Leora got her start in radio at CITR-FM, the campus station at the University of British Columbia, where fellow disc jockeys included Terry McBride, founder of the Nettwerk label, former Globe and Mail music critic Chris Dafoe and Vancouver Jazz Festival founder Robert Kerr. After graduating from UBC she went on to work at CFOX-FM, first as a technical operator during the 2-6 a.m. shift and then as the writer for the syndicated program The Rock Journal. Following her stint at CFOX Leora ventured into television writing at the CBC. Her first job there was on the short-lived late night teen series pilot 1. She then went on to work on the final season of Switchback and the inaugural season of Streetcents.
Leora made the leap from CBC Television to CBC Radio, starting as a writer/producer and eventually as host of the music magazine program The Beat heard on CBC Radio 1 and Radio 2 in the early 90's, and continued her hosting duties at CBC on the programs Realtime (1994 - 1997) and Radiosonic (1997 - 1999). Realtime was merged in 1997 with David Wisdom's Nightlines into a new program called RadioSonic, and Kornfeld and Wisdom continued as cohosts of RadioSonic until 1999 at which time Kornfeld took a leave from CBC to pursue graduate studies in Media & Communications at Goldsmiths College, University of London.
In 2002 Kornfeld founded Ubiquity Interactive [2], a company which develops interactive communications technologies such as multimedia museum guides and cellular phone applications [3].

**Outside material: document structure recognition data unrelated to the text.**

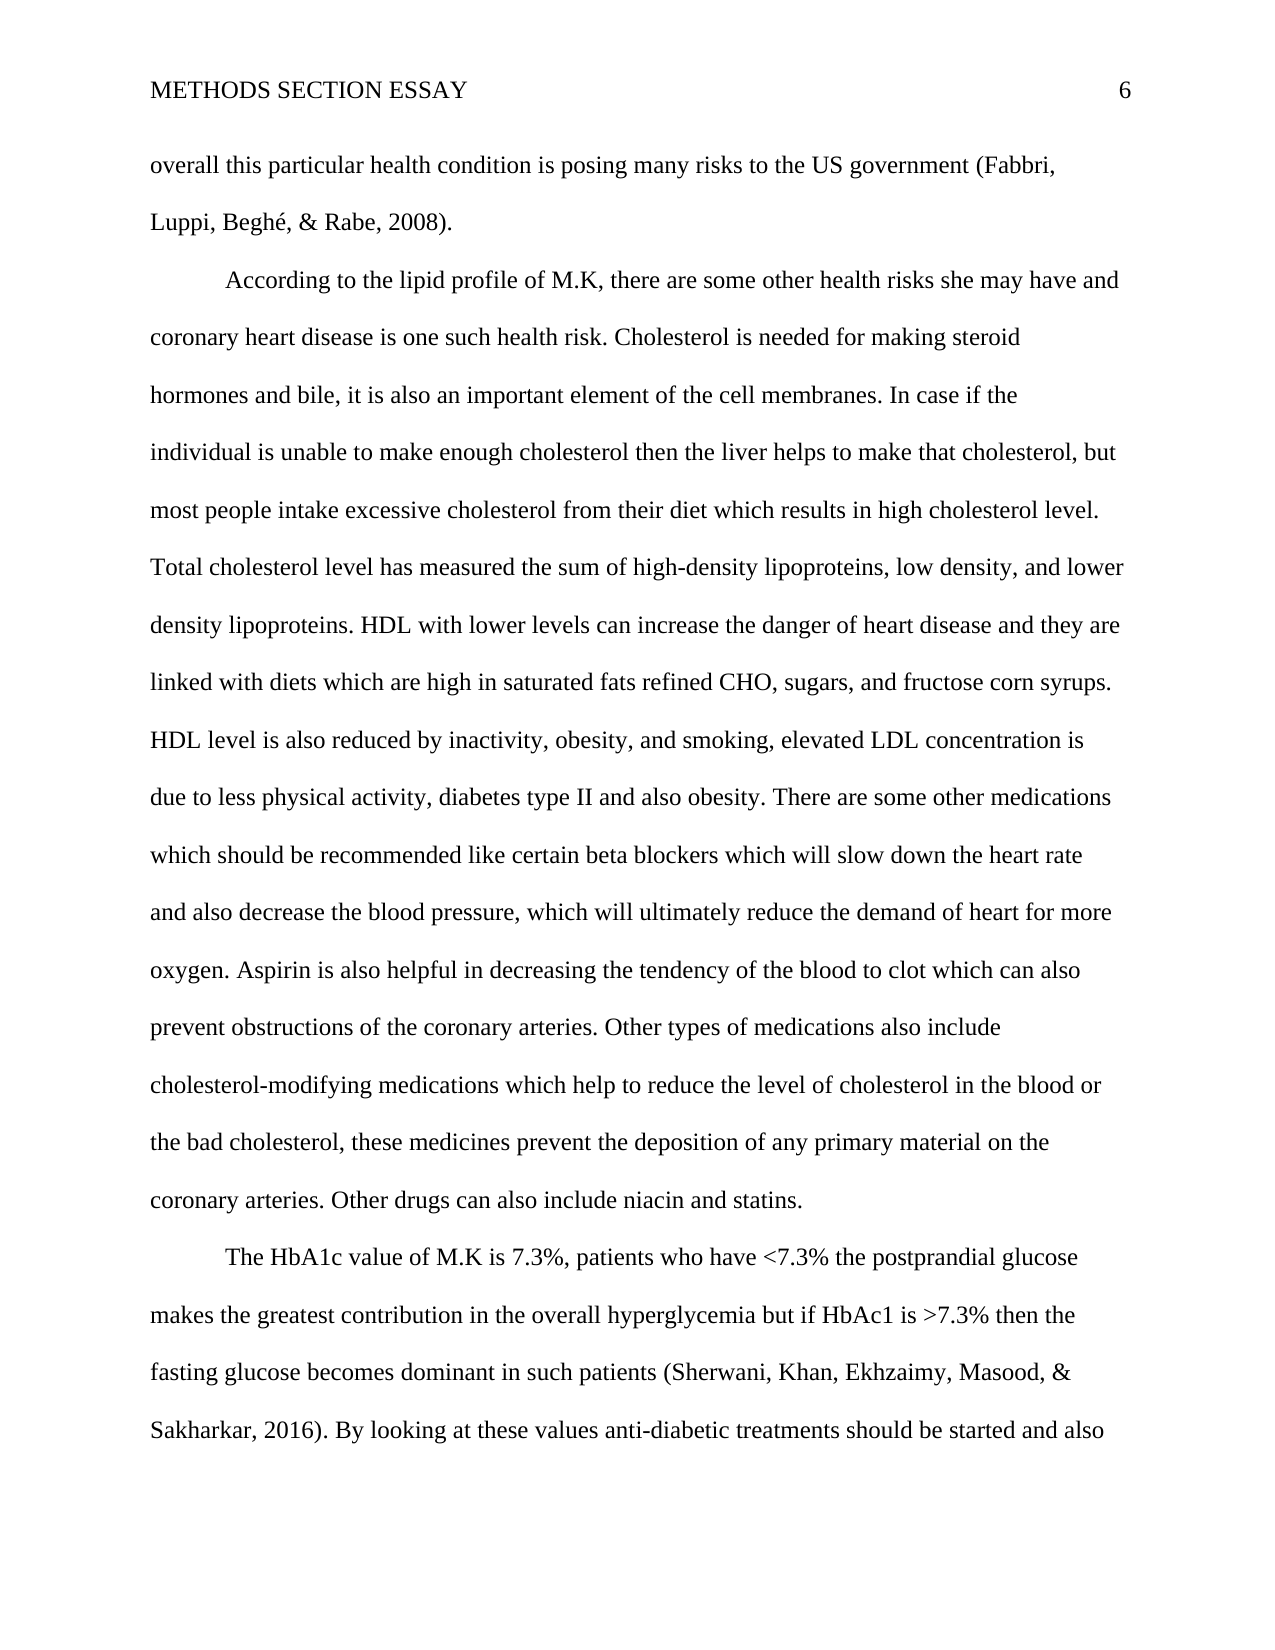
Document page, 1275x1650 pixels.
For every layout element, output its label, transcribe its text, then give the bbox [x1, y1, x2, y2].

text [150, 150, 1125, 236]
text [150, 1242, 1125, 1444]
text According to the lipid profile of M.K, there are some other health risks she may have and coronary heart disease is one such health risk. Cholesterol is needed for making steroid hormones and bile, it is also an important element of the cell membranes. In case if the individual is unable to make enough cholesterol then the liver helps to make that cholesterol, but most people intake excessive cholesterol from their diet which results in high cholesterol level. Total cholesterol level has measured the sum of high-density lipoproteins, low density, and lower density lipoproteins. HDL with lower levels can increase the danger of heart disease and they are linked with diets which are high in saturated fats refined CHO, sugars, and fructose corn syrups. HDL level is also reduced by inactivity, obesity, and smoking, elevated LDL concentration is due to less physical activity, diabetes type II and also obesity. There are some other medications which should be recommended like certain beta blockers which will slow down the heart rate and also decrease the blood pressure, which will ultimately reduce the demand of heart for more oxygen. Aspirin is also helpful in decreasing the tendency of the blood to clot which can also prevent obstructions of the coronary arteries. Other types of medications also include cholesterol-modifying medications which help to reduce the level of cholesterol in the blood or the bad cholesterol, these medicines prevent the deposition of any primary material on the coronary arteries. Other drugs can also include niacin and statins. [150, 265, 1125, 1214]
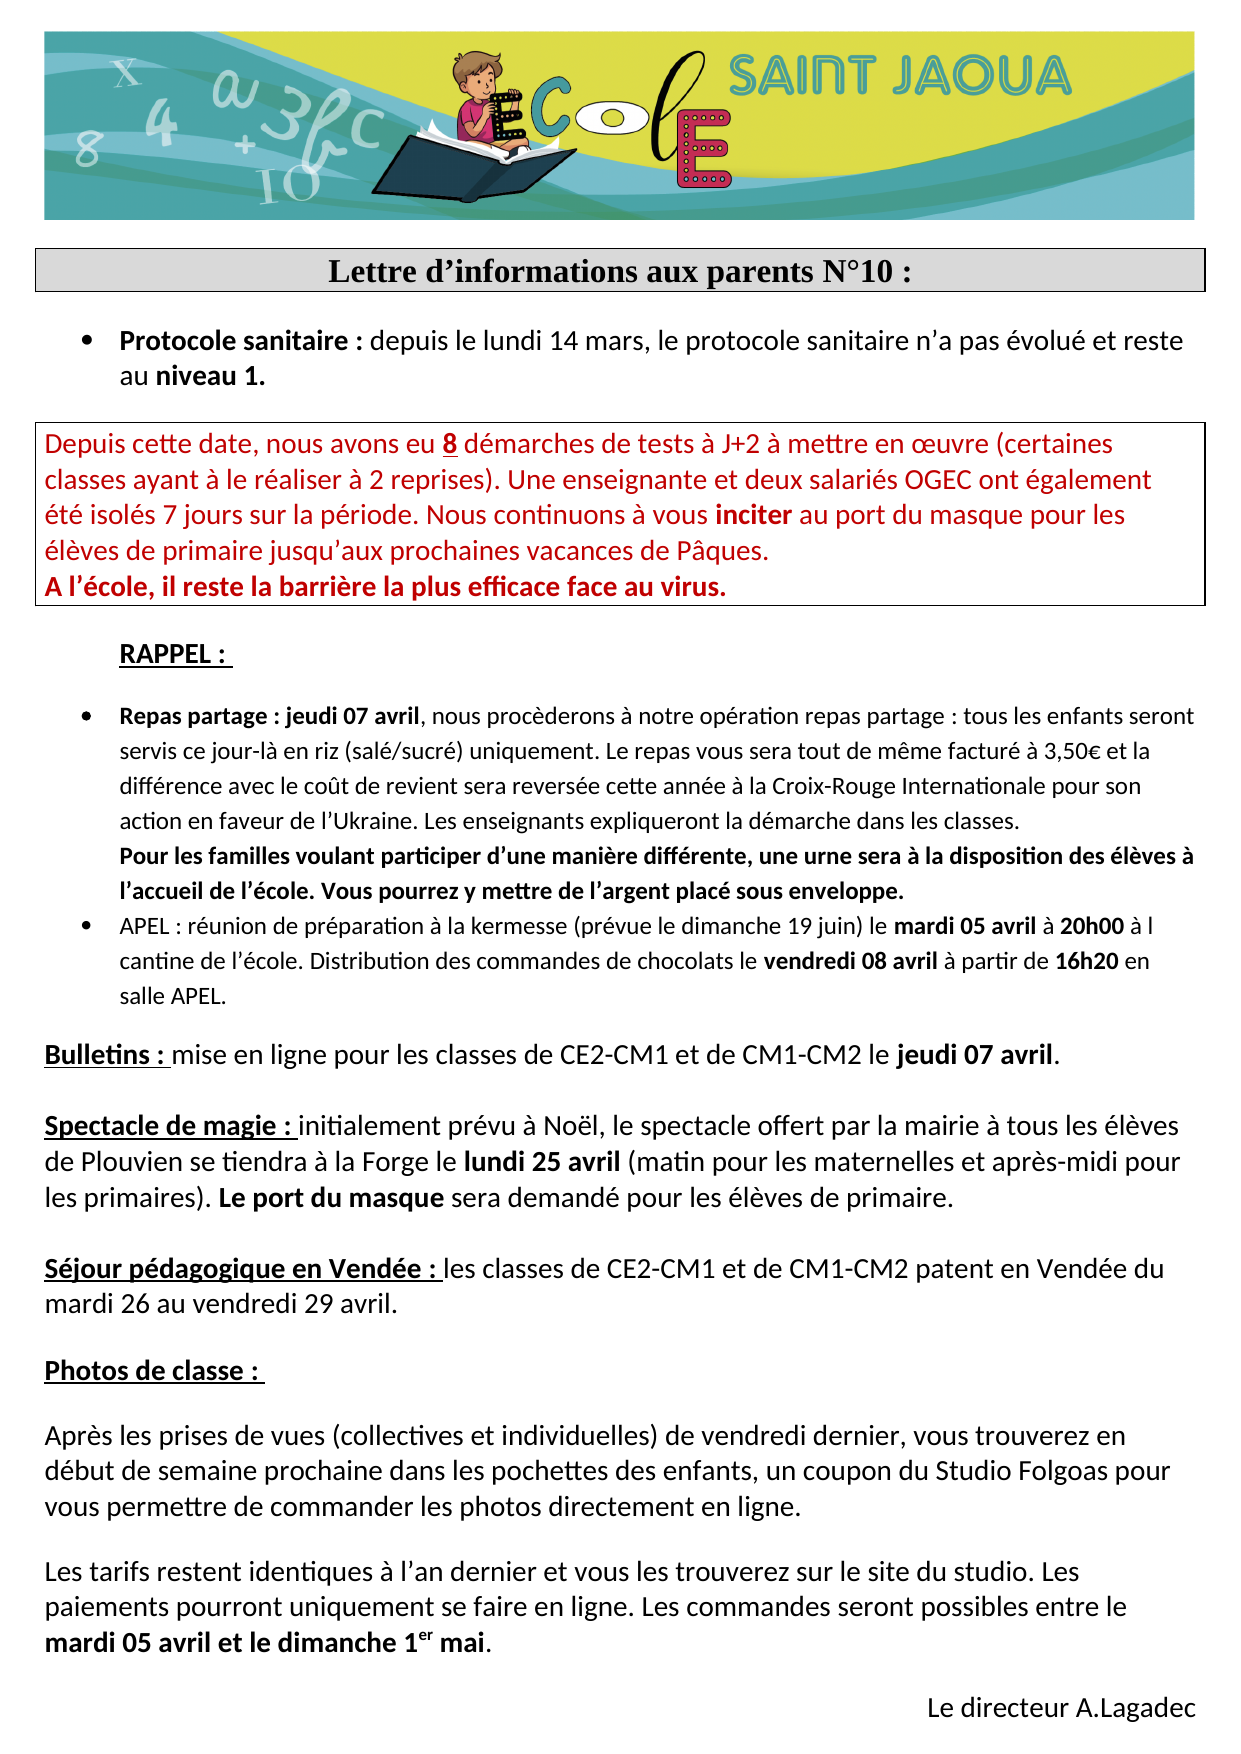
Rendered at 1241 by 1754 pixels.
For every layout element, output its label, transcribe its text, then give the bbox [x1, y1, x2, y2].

text Bulletins : mise en ligne pour les classes de CE2-CM1 et de CM1-CM2 le jeudi 07 avril. [44, 1036, 1196, 1072]
text Les tarifs restent identiques à l’an dernier et vous les trouverez sur le site du studio. Les paiements pourront uniquement se faire en ligne. Les commandes seront possibles entre le mardi 05 avril et le dimanche 1er mai. [44, 1553, 1196, 1659]
list Protocole sanitaire : depuis le lundi 14 mars, le protocole sanitaire n’a pas évolué et reste au niveau 1. [82, 322, 1196, 393]
text Depuis cette date, nous avons eu 8 démarches de tests à J+2 à mettre en œuvre (certaines classes ayant à le réaliser à 2 reprises). Une enseignante et deux salariés OGEC ont également été isolés 7 jours sur la période. Nous continuons à vous inciter au port du masque pour les élèves de primaire jusqu’aux prochaines vacances de Pâques. [36, 423, 1204, 564]
list APEL : réunion de préparation à la kermesse (prévue le dimanche 19 juin) le mardi 05 avril à 20h00 à l cantine de l’école. Distribution des commandes de chocolats le vendredi 08 avril à partir de 16h20 en salle APEL. [82, 910, 1196, 1011]
text Le directeur A.Lagadec [44, 1689, 1196, 1724]
text Spectacle de magie : initialement prévu à Noël, le spectacle offert par la mairie à tous les élèves de Plouvien se tiendra à la Forge le lundi 25 avril (matin pour les maternelles et après-midi pour les primaires). Le port du masque sera demandé pour les élèves de primaire. [44, 1107, 1196, 1214]
list Repas partage : jeudi 07 avril, nous procèderons à notre opération repas partage : tous les enfants seront servis ce jour-là en riz (salé/sucré) uniquement. Le repas vous sera tout de même facturé à 3,50€ et la différence avec le coût de revient sera reversée cette année à la Croix-Rouge Internationale pour son action en faveur de l’Ukraine. Les enseignants expliqueront la démarche dans les classes. [82, 700, 1196, 836]
text Lettre d’informations aux parents N°10 : [36, 249, 1204, 291]
text Séjour pédagogique en Vendée : les classes de CE2-CM1 et de CM1-CM2 patent en Vendée du mardi 26 au vendredi 29 avril. [44, 1250, 1196, 1321]
text RAPPEL : [119, 636, 1196, 671]
text A l’école, il reste la barrière la plus efficace face au virus. [36, 564, 1204, 605]
text Après les prises de vues (collectives et individuelles) de vendredi dernier, vous trouverez en début de semaine prochaine dans les pochettes des enfants, un coupon du Studio Folgoas pour vous permettre de commander les photos directement en ligne. [44, 1417, 1196, 1523]
picture [44, 31, 1195, 220]
list Pour les familles voulant participer d’une manière différente, une urne sera à la disposition des élèves à l’accueil de l’école. Vous pourrez y mettre de l’argent placé sous enveloppe. [119, 840, 1196, 906]
text Photos de classe : [44, 1352, 1196, 1387]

She now limits her participation in broadcasting to occasionally providing guerilla journalist Nardwuar the Human Serviette with obscure facts about musicians, artists, and assorted celebrities, and has contributed DVD commentary for his 2006 [4] and 2007 [5] DVDs. She did, however, appear on CBC Radio 3 on March 17, 2007, during a special program to mark the end of the network's terrestrial simulcast on Radio Two.